Halk desteği ve protestolar
İktidardan düşmesinin ardından hakkında açılan yolsuzluk davalarının yanı sıra bir de suikast girişimi atlatan ve diğer parti liderlerinin aksine yıllardır siyasete yön veren büyük ailelerden birinden gelmeyen Han’a halk arasında hala çok büyük bir destek var.
Han’ın ardından yönetime gelen Şahbaz Şerif, Pakistan’ın en zengin ailelerinden olan Şerif’lerin bir üyesi ve büyük bir çelik şirketinin sahibi. Şerif ve partisi olan Pakistan Müslüman Ligi (Nawaz) hakkında pek çok sayıda yolsuzluk davası vardı. Ancak Şerif’in başbakan seçilmesinin ardından bir savcının kalp krizi sonucu ölmesi, olayları araştıran bir gazetecinin Pakistan’dan kaçtığı Kenya’da öldürülmesi ve diğer davaların düşürülmesi halkta tepki yaratarak Han’a olan desteği arttırdı.
Ekim’deki seçimler
Bu desteğin devam etmesi halinde Ekim’de yapılacak olan genel seçimlerde İmran Han’ın ezici bir çoğunlukla yeniden başbakan olması kaçınılmaz. Yerel kaynaklar Han’ın tutuklanmasının ardında destekçilerinin şiddet eylemlerine yönlendirilerek PTİ’nin kapatılması ve eski başbakana siyasi yasak getirilmesi amacının olduğunu iddia ediyor.
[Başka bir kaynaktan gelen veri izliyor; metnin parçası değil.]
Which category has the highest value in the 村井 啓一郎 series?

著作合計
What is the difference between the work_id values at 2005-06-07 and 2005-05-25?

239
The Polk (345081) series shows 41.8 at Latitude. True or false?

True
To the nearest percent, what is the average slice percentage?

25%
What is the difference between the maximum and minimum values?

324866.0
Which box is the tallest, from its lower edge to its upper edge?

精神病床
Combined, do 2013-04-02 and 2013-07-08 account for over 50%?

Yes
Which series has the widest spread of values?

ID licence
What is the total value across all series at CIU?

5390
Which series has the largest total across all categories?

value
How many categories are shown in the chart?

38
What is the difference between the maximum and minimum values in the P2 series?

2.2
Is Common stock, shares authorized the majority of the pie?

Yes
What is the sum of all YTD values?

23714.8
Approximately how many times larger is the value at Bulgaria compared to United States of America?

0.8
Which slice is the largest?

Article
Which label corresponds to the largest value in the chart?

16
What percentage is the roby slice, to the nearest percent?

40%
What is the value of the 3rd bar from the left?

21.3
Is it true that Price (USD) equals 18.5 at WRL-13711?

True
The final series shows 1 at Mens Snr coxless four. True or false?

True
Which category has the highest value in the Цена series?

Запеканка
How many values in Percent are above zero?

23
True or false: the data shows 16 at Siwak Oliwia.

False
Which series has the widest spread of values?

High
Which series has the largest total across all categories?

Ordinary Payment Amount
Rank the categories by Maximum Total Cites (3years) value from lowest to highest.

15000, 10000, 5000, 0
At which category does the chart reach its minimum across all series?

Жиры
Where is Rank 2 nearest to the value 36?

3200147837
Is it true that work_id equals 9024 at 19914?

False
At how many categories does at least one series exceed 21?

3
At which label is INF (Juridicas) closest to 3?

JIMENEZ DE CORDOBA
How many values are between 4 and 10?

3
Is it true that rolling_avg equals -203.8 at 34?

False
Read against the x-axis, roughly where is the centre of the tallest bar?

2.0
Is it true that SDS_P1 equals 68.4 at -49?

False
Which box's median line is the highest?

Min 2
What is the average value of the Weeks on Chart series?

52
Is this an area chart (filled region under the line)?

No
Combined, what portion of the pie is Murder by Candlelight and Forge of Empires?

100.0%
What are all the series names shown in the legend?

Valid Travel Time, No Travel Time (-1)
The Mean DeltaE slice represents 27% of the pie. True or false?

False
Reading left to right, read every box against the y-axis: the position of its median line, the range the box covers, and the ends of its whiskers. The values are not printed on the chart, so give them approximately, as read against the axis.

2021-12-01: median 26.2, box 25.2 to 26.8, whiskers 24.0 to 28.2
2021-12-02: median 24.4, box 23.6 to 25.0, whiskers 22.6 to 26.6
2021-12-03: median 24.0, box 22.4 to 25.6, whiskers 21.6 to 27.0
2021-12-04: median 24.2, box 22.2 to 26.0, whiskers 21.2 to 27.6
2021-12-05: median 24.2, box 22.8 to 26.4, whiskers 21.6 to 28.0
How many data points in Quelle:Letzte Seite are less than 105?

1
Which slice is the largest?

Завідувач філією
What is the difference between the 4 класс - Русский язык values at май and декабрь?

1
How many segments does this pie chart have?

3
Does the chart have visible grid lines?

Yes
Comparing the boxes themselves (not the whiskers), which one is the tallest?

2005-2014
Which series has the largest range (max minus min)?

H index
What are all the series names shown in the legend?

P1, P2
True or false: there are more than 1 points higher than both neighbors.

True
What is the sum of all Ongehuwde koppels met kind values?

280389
Tutuklamanın ardından başlayan eylemlerin ve şiddetin boyutu bu olasılığı destekler nitelikte. Göstericiler Askeri merkezleri, Başbakan Şerif’in evini ve kamu kurumlarını ateşe verirken ülke genelinde mobil veri akışını durduran hükümet eylemlere ordu ile müdahale ediyor. Sosyal medya’da müdahaleler sırasında askerlerin göstericilere ateş açtığına dair iddialar dillendiriliyor.
İngiltere’de ise Pakistan kökenli vatandaşlar İmran Han’a birşey olması halinde “Amerikan ajanlarını” bulup öldüreceklerine dair ant içiyor.
İskoçya’nın Pakistan kökenli yeni başbakanı Humza Yousaf da sosyal medya hesabından bir açıklama yaparak, Pakistan’da “hukukun üstünlüğü ve demokrasi ilkelerine saygı gösterilmesi çağrısı” yaptı.
Ne olacak?
Krizin nereye varacağına dair ise öngörüde bulunmak mümkün değil. Anayasa Mahkemesi İmran Han’ın tutukluğunu haksız bularak salıverilmesi kararı verebilir. Bu durum eylemlerin önünü biraz alacak olsa da halk arasında ordu ve askerlere karşı tepki durulacak gibi görünmüyor.
Han’ın tutukluğunun devam etmesi veya öldürülmesi durumunda ise protestoların şiddetinin artacağı kesin. Bu, sonu askeri cuntaya giden bir destabilizasyona sebep olabilir. Ancak özellikle Amerika’nın Afganistan’dan çekildiği bu günlerde Pakistan, Amerikan müttefiği konumu ile stratejik olarak çok kritik bir öneme sahip.
Önümüzdeki günler Pakistan’ın kaderini belirleyecek gibi görünüyor: Yolsuzlukla boğuşan İslami Demokratik bir devlet mi, askeri bir cunta mı?